> _Data for this exercise_
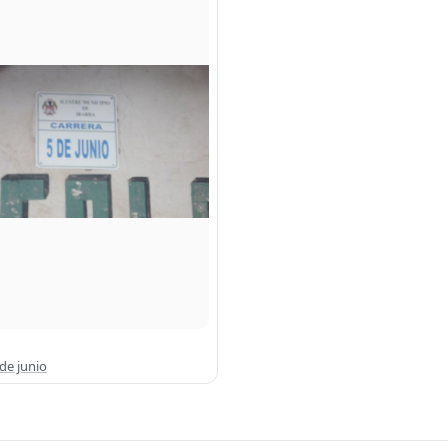
 de junio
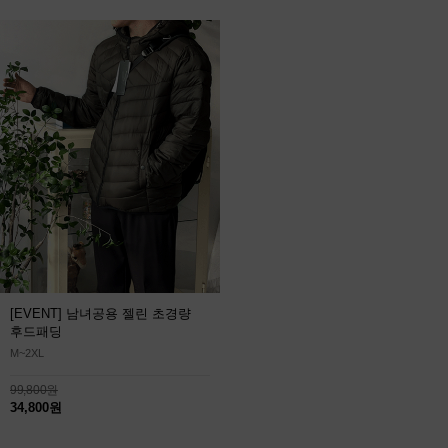
[EVENT] 남녀공용 젤린 초경량
후드패딩
M~2XL
99,800원
34,800원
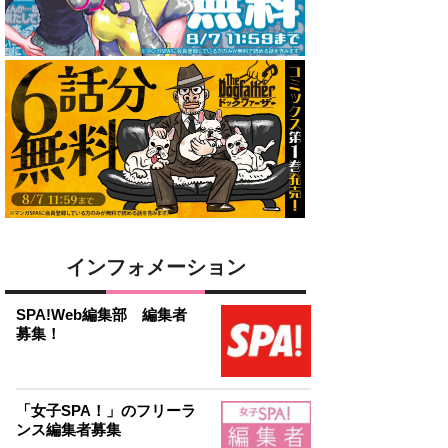
インフォメーション
SPA!Web編集部 編集者
募集！
「女子SPA！」のフリーラ
ンス編集者募集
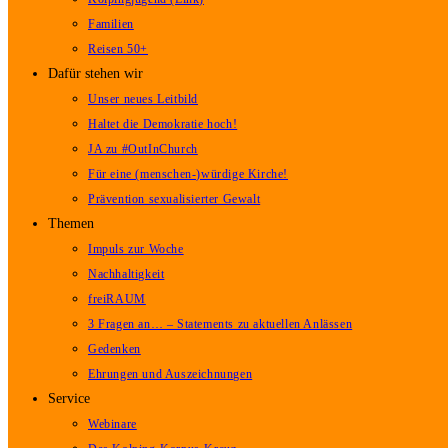
Familien
Reisen 50+
Dafür stehen wir
Unser neues Leitbild
Haltet die Demokratie hoch!
JA zu #OutInChurch
Für eine (menschen-)würdige Kirche!
Prävention sexualisierter Gewalt
Themen
Impuls zur Woche
Nachhaltigkeit
freiRAUM
3 Fragen an… – Statements zu aktuellen Anlässen
Gedenken
Ehrungen und Auszeichnungen
Service
Webinare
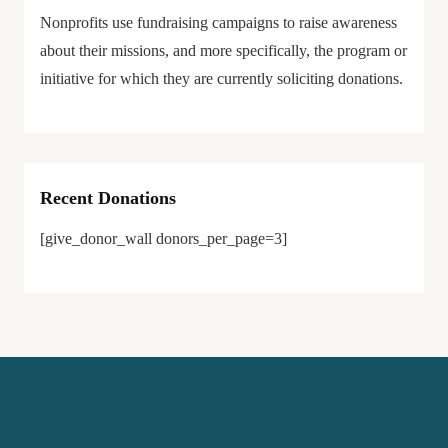
Nonprofits use fundraising campaigns to raise awareness
about their missions, and more specifically, the program or
initiative for which they are currently soliciting donations.
Recent Donations
[give_donor_wall donors_per_page=3]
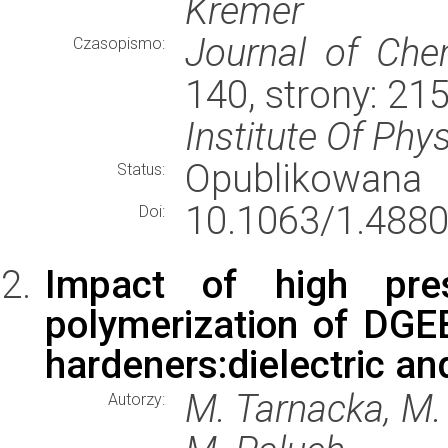
Kremer
Journal of Che
Czasopismo:
140, strony: 2
Institute Of Phy
Opublikowana
Status:
10.1063/1.4880
Doi:
Impact of high pre
polymerization of DGE
hardeners:dielectric a
M. Tarnacka, M. 
Autorzy:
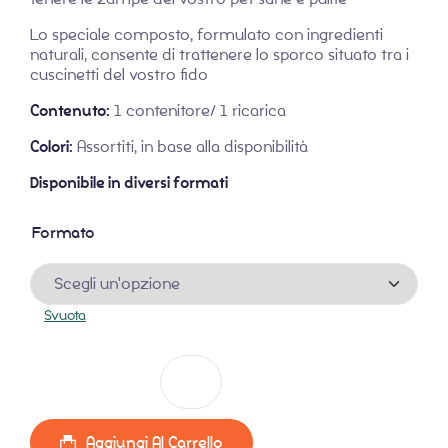
Lo speciale composto, formulato con ingredienti
naturali, consente di trattenere lo sporco situato tra i
cuscinetti del vostro fido
Contenuto:
1 contenitore/ 1 ricarica
Colori:
Assortiti, in base alla disponibilità
Disponibile in diversi formati
Formato
Svuota
PawCare quantità
Aggiungi Al Carrello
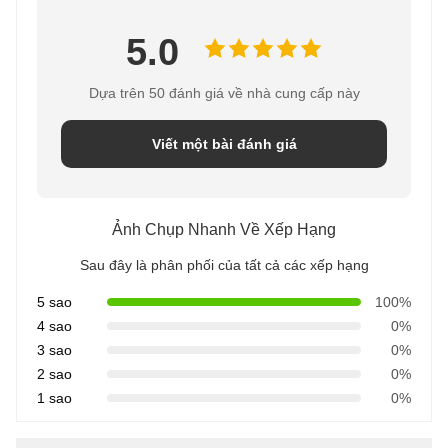
5.0
Dựa trên 50 đánh giá về nhà cung cấp này
Viết một bài đánh giá
Ảnh Chụp Nhanh Về Xếp Hạng
Sau đây là phân phối của tất cả các xếp hạng
5 sao
100%
4 sao
0%
3 sao
0%
2 sao
0%
1 sao
0%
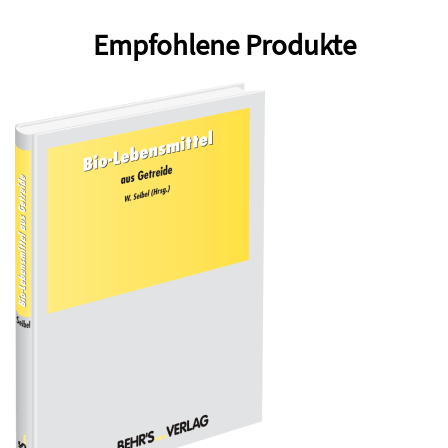
Empfohlene Produkte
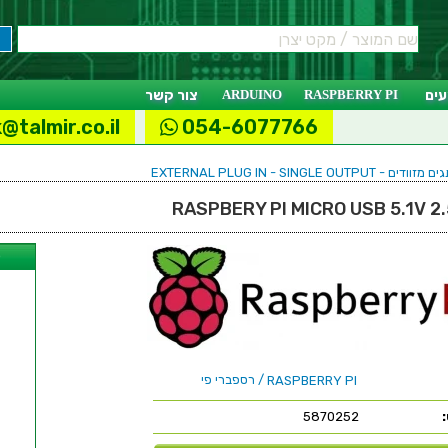
ים
RASPBERRY PI
ARDUINO
צור קשר
@talmir.co.il
054-6077766
EXTERNAL PLUG IN - SINGLE OUT
ל
/ רספברי פי
RASPBERRY PI
5870252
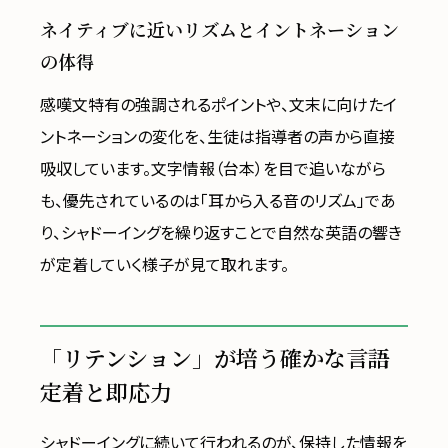
ネイティブに近いリズムとイントネーション
の体得
感嘆文特有の強調されるポイントや、文末に向けたイ
ントネーションの変化を、生徒は指導者の声から直接
吸収しています。文字情報（台本）を目で追いながら
も、優先されているのは「耳から入る音のリズム」であ
り、シャドーイングを繰り返すことで自然な英語の響き
が定着していく様子が見て取れます。
「リテンション」が培う確かな言語
定着と即応力
シャドーイングに続いて行われるのが、保持した情報を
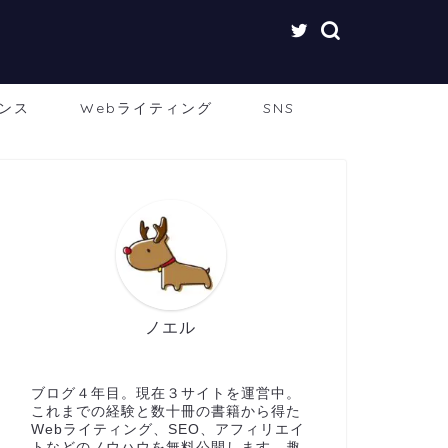
センス
Webライティング
SNS
ノエル
ブログ４年目。現在３サイトを運営中。
これまでの経験と数十冊の書籍から得た
Webライティング、SEO、アフィリエイ
トなどのノウハウを無料公開します。趣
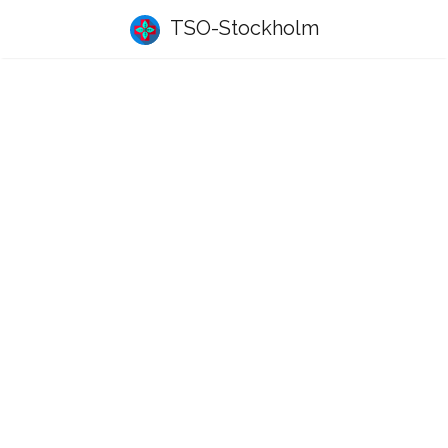
TSO-Stockholm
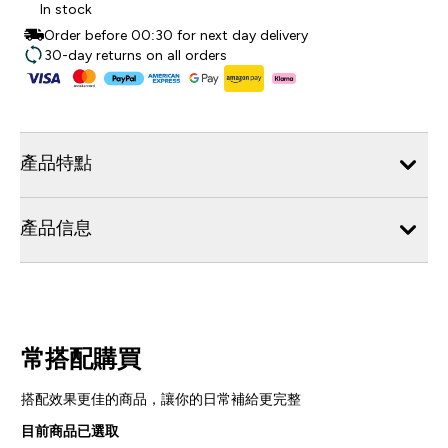
In stock
Order before 00:30 for next day delivery
30-day returns on all orders
產品特點
產品信息
常搭配購買
搭配效果更佳的商品，讓你的日常補給更完整
目前商品已選取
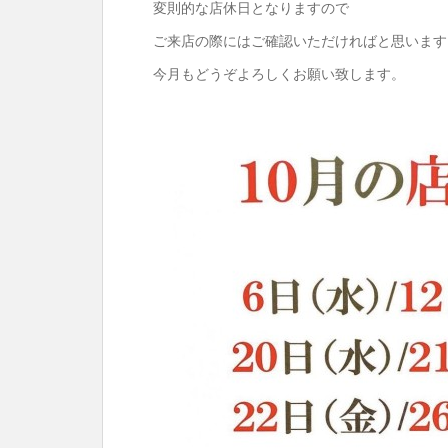
変則的な店休日となりますので
ご来店の際にはご確認いただければと思います
今月もどうぞよろしくお願い致します。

> _What is expected_
Print exactly the lines running from the start of the entries above to the line with "PawCare quantità", both included; leave out any pictures.

> _Answer area_
 de junio
[EVENT] 남녀공용 젤린 초경량
후드패딩
M~2XL
99,800원
34,800원
インフォメーション
SPA!Web編集部 編集者
募集！
「女子SPA！」のフリーラ
ンス編集者募集
Familien
Reisen 50+
Dafür stehen wir
Unser neues Leitbild
Haltet die Demokratie hoch!
JA zu #OutInChurch
Für eine (menschen-)würdige Kirche!
Prävention sexualisierter Gewalt
Themen
Impuls zur Woche
Nachhaltigkeit
freiRAUM
3 Fragen an… – Statements zu aktuellen Anlässen
Gedenken
Ehrungen und Auszeichnungen
Service
Webinare
Nonprofits use fundraising campaigns to raise awareness
about their missions, and more specifically, the program or
initiative for which they are currently soliciting donations.
Recent Donations
[give_donor_wall donors_per_page=3]
Kremer
Journal of Che
Czasopismo:
140, strony: 2
Institute Of Phy
Opublikowana
Status:
10.1063/1.4880
Doi:
Impact of high pre
polymerization of DGE
hardeners:dielectric a
M. Tarnacka, M. 
Autorzy:
Lo speciale composto, formulato con ingredienti
naturali, consente di trattenere lo sporco situato tra i
cuscinetti del vostro fido
Contenuto:
1 contenitore/ 1 ricarica
Colori:
Assortiti, in base alla disponibilità
Disponibile in diversi formati
Formato
Svuota
PawCare quantità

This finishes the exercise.